As far as competitive play goes, Blizzard’s announced changes should go a long way in easing ladder anxiety. The current system has been fraught with controversy and angst, and Kaplan himself has expressed regret over going with the 1-100 percentile-based MMR system that is currently live. The new system coming in season two will combine the exposed MMR that is currently found on live servers with the familiar league based system found in many other games. In season two, MMR will instead span a range from 1-5000 instead of 1-100 which will at a basic level at least help ease people’s feelings about their skill rating. Since much of the problem right now centers on players feeling that their 50 or 60 rating is poor, when as Kaplan explains, having a rating of 60 puts you in the top 6% of all players right now. Since most of us associate the 1-100 scale with say, school grades, it’s easy to see how players might look at their 50 or 60 rating and think they’re not actually that great at the game.
This new range will be split across seven tiers (Bronze, Silver, Gold, Platinum, Diamond, Master, and Grand Master). This should put less focus on your specific skill rating and more on which tier you fall into. Additionally, once you’ve made it into a new tier, you won’t be able to drop back out (with the exception of Master and Grand Master tiers). Personally, I’m not a fan of that little safety net; I feel the expanded range and tiers should suffice, but it’s not a huge deal. Players that are in Diamond or higher will also be subject to rating decay (-50 rating/24 hours) after being inactive in competitive play for one week, though you can’t drop below Diamond this way.

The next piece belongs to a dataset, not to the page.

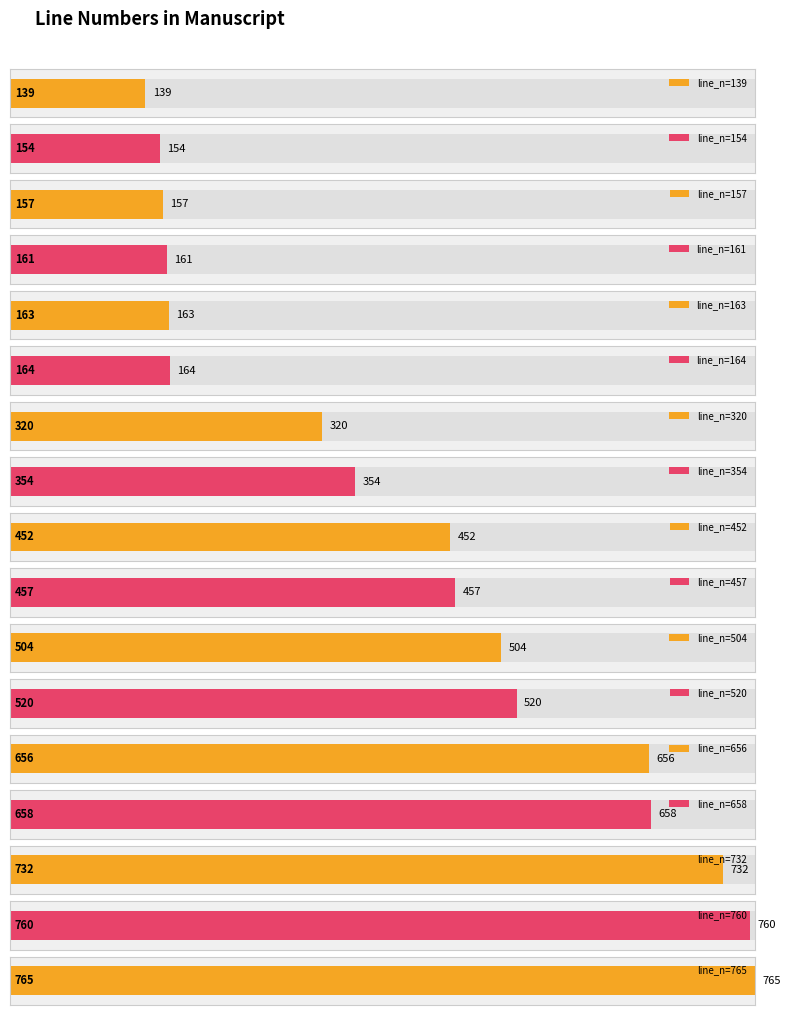

What is the greatest value displayed?

765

Blizzard is also looking to address the disparity in skill rating amongst premade groups in competitive play. The intention is to allow friends to play with each other in competitive, but some limits do need to be put in place to keep things on an even keel. The current plan is to limit players to within a 500 skill point rating disparity, though Kaplan concedes that this may be tweaked tighter or looser depending on how it all plays out. I’m a huge fan of these changes in particular since getting carried by friends is a huge peeve of mine, so kudos to Blizzard for trying to find a middle ground.

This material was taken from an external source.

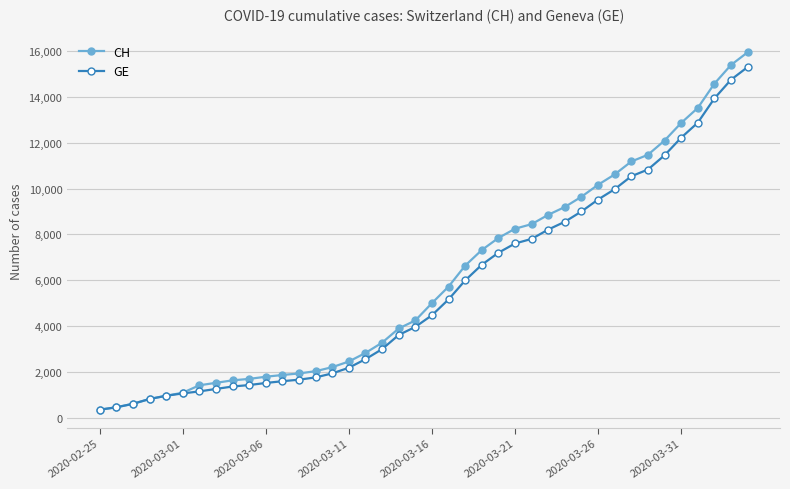

Which series has the largest total across all categories?

CH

In terms of new content, the aforementioned Eichenwalde map looks incredibly compelling. Set in Germany, the castle village of Eichenwalde was the site of one of the most famous battles of the Omnic Crisis. Eichenwalde is also the origin of Overwatch’s Bastion, who will be featured in his own animated short Gamescom sometime this week. The map design puts an emphasis on verticality, which should hopefully spice things up. It also puts an interesting twist on Overwatch’s hybrid maps in that you’re escorting the payload first and then capturing a point. This is actually represented in a really neat way, too. The payload is actually a battering ram that attacking players will need to escort to the castle doors in order to breach the castle itself and capture it. I’m really eager to get some playtime with the map next month.